Soal Latihan:
1. Dalam kutipan tentang usia perkawinan, sebutkan semua pihak yang disebut dalam ayat (2) pasal 7.
2. Jawablah pertanyaan berikut dari kutipan tentang usia perkawinan:
(a) Kapan Undang-Undang Perkawinan di Indonesia disahkan?
(b) Pasal mana yang memuat ketetapan usia perkawinan?
(c) Berapa umur minimal pihak wanita untuk diizinkan menikah?

Kutipan Dokumen:
+ + + +

Usia Perkawinan
Perspektif Agama di Indonesia
Oleh: Nur Afif Maftuchin Aljabar
Berdasarkan Undang-Undang Perkawinan di Indonesia yang disahkan
pada 1 Januari 1974, Indonesia telah memberi ketetapan usia perkawinan yang
diperuntukkan semua agama di Indonesia yang tertera pada pasal 7 Undang-Undang
No 1 Tahun 1974 sebagai berikut:
(1)
Perkawinan hanya di izinkan bila pihak pria mencapai umur 19
(sembilan belas) tahun dan pihak wanita sudah mencapai umur 16 (enam belas)
tahun.
(2)
Dalam hal penyimpangan dalam ayat (1) pasal ini dapat minta
dispensasi kepada Pengadilan atau pejabat lain yang diminta oleh kedua orang
tua pihak pria atau pihak wanita
(3)

+ + + +

Data:

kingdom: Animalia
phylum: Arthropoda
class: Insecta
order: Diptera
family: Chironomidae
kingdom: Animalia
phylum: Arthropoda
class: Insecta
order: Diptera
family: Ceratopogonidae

+ + + +

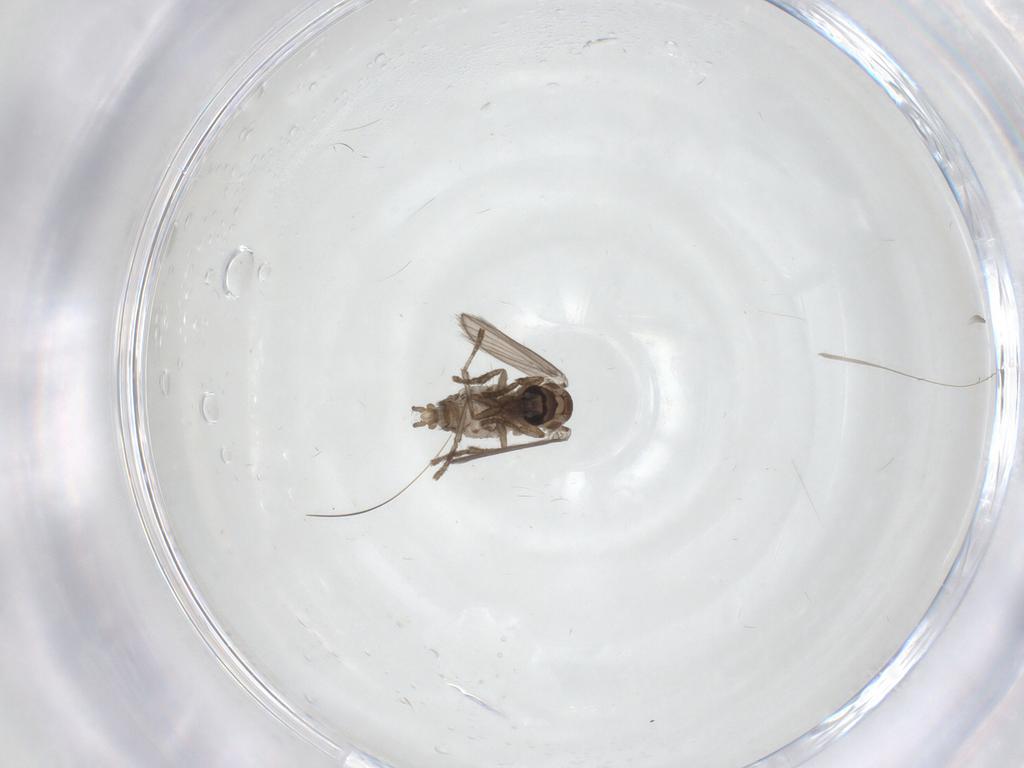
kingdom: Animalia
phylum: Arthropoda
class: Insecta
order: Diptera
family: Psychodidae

+ + + +

Daftar Jawaban:
1.
Pengadilan
pejabat lain
kedua orang tua pihak pria
kedua orang tua pihak wanita

2.
(a) Pada 1 Januari 1974.
(b) Pasal 7 Undang-Undang No 1 Tahun 1974.
(c) 16 (enam belas) tahun.